Task instructions -
Copy the lines below word for word, but leave out the pictures.

####################

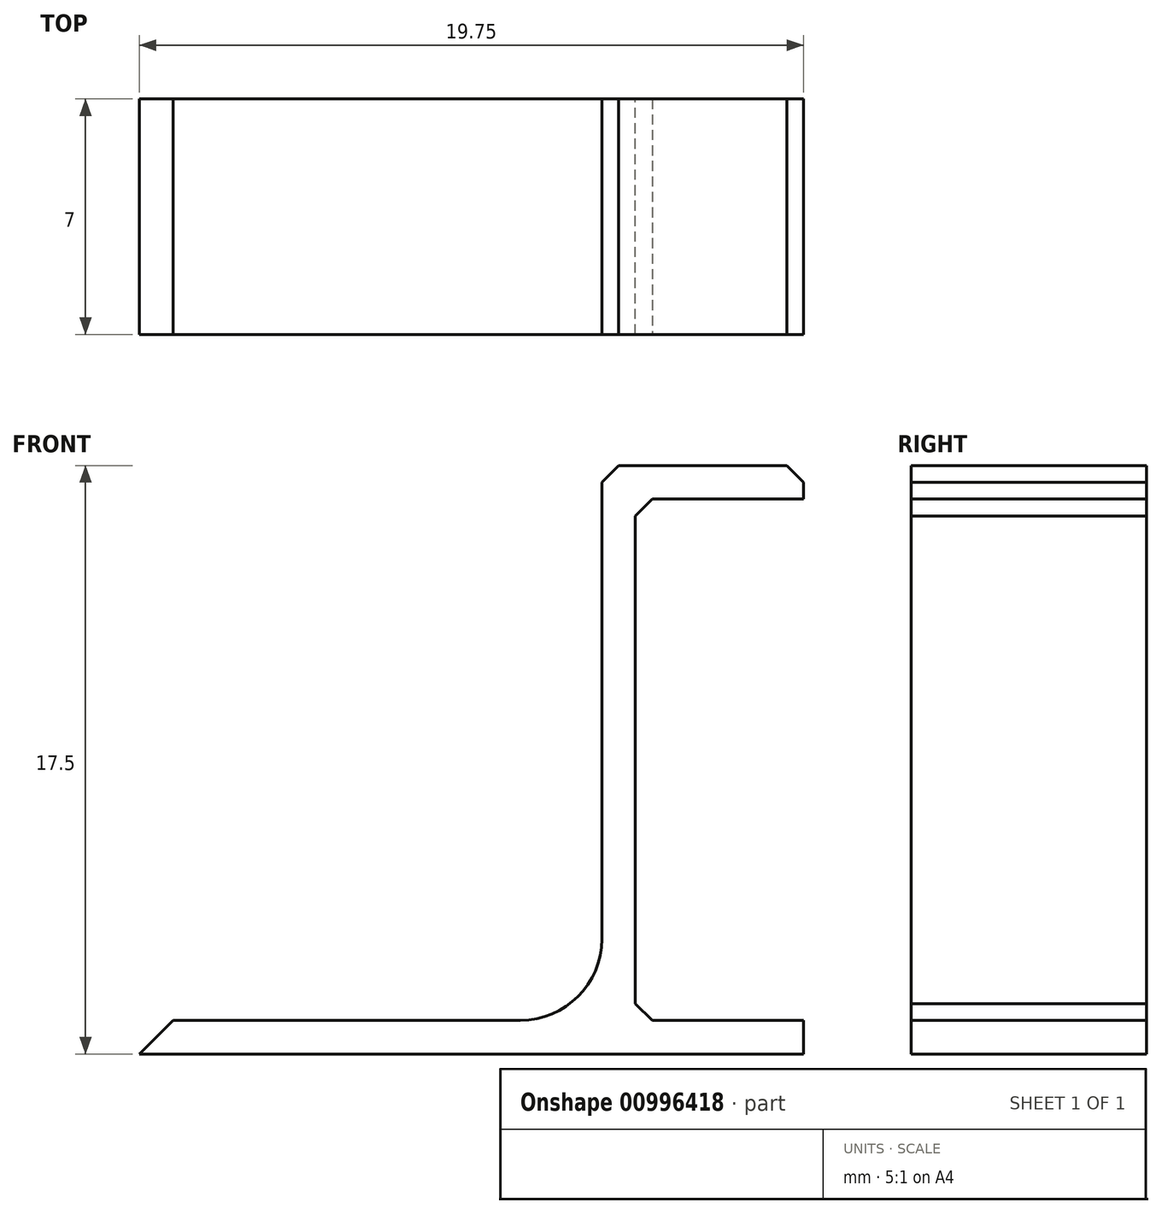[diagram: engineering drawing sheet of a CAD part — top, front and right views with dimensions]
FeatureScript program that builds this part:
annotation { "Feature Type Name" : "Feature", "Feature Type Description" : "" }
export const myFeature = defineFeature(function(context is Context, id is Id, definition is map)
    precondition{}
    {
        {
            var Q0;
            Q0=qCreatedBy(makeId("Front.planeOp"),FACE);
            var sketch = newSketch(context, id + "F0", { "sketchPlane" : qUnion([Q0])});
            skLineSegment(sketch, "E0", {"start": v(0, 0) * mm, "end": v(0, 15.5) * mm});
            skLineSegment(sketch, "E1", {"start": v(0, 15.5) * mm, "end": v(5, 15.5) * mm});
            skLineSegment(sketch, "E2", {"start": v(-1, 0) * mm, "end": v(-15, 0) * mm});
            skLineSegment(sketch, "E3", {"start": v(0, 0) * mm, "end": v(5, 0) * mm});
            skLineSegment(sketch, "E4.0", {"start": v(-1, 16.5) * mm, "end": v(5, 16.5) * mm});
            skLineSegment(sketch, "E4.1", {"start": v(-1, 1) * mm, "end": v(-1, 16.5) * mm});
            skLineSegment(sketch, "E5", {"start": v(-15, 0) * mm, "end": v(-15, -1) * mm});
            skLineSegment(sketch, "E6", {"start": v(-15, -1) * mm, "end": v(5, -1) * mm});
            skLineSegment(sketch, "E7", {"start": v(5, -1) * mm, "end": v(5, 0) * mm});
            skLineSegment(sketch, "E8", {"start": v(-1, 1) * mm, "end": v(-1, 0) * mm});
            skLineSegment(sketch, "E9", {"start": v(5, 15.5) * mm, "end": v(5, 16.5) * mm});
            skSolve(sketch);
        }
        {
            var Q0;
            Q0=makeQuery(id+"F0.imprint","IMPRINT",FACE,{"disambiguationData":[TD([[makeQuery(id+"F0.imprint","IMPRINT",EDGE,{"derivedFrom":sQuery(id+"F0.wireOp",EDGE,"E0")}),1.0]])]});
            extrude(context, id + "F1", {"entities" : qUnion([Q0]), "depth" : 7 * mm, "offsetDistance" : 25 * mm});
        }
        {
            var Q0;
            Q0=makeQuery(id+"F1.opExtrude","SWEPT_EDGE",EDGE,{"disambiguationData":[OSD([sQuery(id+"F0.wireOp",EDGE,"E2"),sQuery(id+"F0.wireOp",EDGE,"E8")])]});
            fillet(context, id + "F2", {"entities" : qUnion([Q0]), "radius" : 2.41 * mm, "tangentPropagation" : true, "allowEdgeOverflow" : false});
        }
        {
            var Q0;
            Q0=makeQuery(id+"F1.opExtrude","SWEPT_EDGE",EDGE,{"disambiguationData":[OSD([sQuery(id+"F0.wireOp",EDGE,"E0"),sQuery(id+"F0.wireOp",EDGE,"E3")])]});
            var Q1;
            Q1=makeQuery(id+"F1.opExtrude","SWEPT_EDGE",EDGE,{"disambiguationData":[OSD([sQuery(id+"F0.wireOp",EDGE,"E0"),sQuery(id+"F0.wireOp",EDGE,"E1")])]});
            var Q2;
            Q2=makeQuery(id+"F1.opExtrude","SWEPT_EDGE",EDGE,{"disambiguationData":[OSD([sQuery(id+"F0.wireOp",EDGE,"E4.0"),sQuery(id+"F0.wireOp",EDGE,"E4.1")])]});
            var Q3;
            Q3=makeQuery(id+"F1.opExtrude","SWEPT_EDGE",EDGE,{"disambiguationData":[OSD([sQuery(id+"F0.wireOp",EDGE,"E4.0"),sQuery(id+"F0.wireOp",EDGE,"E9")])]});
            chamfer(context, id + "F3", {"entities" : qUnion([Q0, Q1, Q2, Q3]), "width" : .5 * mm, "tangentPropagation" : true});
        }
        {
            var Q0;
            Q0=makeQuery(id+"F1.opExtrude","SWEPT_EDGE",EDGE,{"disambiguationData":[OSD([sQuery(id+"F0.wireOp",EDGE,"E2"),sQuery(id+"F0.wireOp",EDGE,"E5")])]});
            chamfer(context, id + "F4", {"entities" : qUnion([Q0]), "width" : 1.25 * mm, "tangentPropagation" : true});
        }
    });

####################

Result for this task -
[diagram: engineering drawing sheet of a CAD part — top, front and right views with dimensions]
FeatureScript program that builds this part:
annotation { "Feature Type Name" : "Feature", "Feature Type Description" : "" }
export const myFeature = defineFeature(function(context is Context, id is Id, definition is map)
    precondition{}
    {
        {
            var Q0;
            Q0=qCreatedBy(makeId("Front.planeOp"),FACE);
            var sketch = newSketch(context, id + "F0", { "sketchPlane" : qUnion([Q0])});
            skLineSegment(sketch, "E0", {"start": v(0, 0) * mm, "end": v(0, 15.5) * mm});
            skLineSegment(sketch, "E1", {"start": v(0, 15.5) * mm, "end": v(5, 15.5) * mm});
            skLineSegment(sketch, "E2", {"start": v(-1, 0) * mm, "end": v(-15, 0) * mm});
            skLineSegment(sketch, "E3", {"start": v(0, 0) * mm, "end": v(5, 0) * mm});
            skLineSegment(sketch, "E4.0", {"start": v(-1, 16.5) * mm, "end": v(5, 16.5) * mm});
            skLineSegment(sketch, "E4.1", {"start": v(-1, 1) * mm, "end": v(-1, 16.5) * mm});
            skLineSegment(sketch, "E5", {"start": v(-15, 0) * mm, "end": v(-15, -1) * mm});
            skLineSegment(sketch, "E6", {"start": v(-15, -1) * mm, "end": v(5, -1) * mm});
            skLineSegment(sketch, "E7", {"start": v(5, -1) * mm, "end": v(5, 0) * mm});
            skLineSegment(sketch, "E8", {"start": v(-1, 1) * mm, "end": v(-1, 0) * mm});
            skLineSegment(sketch, "E9", {"start": v(5, 15.5) * mm, "end": v(5, 16.5) * mm});
            skSolve(sketch);
        }
        {
            var Q0;
            Q0=makeQuery(id+"F0.imprint","IMPRINT",FACE,{"disambiguationData":[TD([[makeQuery(id+"F0.imprint","IMPRINT",EDGE,{"derivedFrom":sQuery(id+"F0.wireOp",EDGE,"E0")}),1.0]])]});
            extrude(context, id + "F1", {"entities" : qUnion([Q0]), "depth" : 7 * mm, "offsetDistance" : 25 * mm});
        }
        {
            var Q0;
            Q0=makeQuery(id+"F1.opExtrude","SWEPT_EDGE",EDGE,{"disambiguationData":[OSD([sQuery(id+"F0.wireOp",EDGE,"E2"),sQuery(id+"F0.wireOp",EDGE,"E8")])]});
            fillet(context, id + "F2", {"entities" : qUnion([Q0]), "radius" : 2.41 * mm, "tangentPropagation" : true, "allowEdgeOverflow" : false});
        }
        {
            var Q0;
            Q0=makeQuery(id+"F1.opExtrude","SWEPT_EDGE",EDGE,{"disambiguationData":[OSD([sQuery(id+"F0.wireOp",EDGE,"E0"),sQuery(id+"F0.wireOp",EDGE,"E3")])]});
            var Q1;
            Q1=makeQuery(id+"F1.opExtrude","SWEPT_EDGE",EDGE,{"disambiguationData":[OSD([sQuery(id+"F0.wireOp",EDGE,"E0"),sQuery(id+"F0.wireOp",EDGE,"E1")])]});
            var Q2;
            Q2=makeQuery(id+"F1.opExtrude","SWEPT_EDGE",EDGE,{"disambiguationData":[OSD([sQuery(id+"F0.wireOp",EDGE,"E4.0"),sQuery(id+"F0.wireOp",EDGE,"E4.1")])]});
            var Q3;
            Q3=makeQuery(id+"F1.opExtrude","SWEPT_EDGE",EDGE,{"disambiguationData":[OSD([sQuery(id+"F0.wireOp",EDGE,"E4.0"),sQuery(id+"F0.wireOp",EDGE,"E9")])]});
            chamfer(context, id + "F3", {"entities" : qUnion([Q0, Q1, Q2, Q3]), "width" : .5 * mm, "tangentPropagation" : true});
        }
        {
            var Q0;
            Q0=makeQuery(id+"F1.opExtrude","SWEPT_EDGE",EDGE,{"disambiguationData":[OSD([sQuery(id+"F0.wireOp",EDGE,"E2"),sQuery(id+"F0.wireOp",EDGE,"E5")])]});
            chamfer(context, id + "F4", {"entities" : qUnion([Q0]), "width" : 1.25 * mm, "tangentPropagation" : true});
        }
    });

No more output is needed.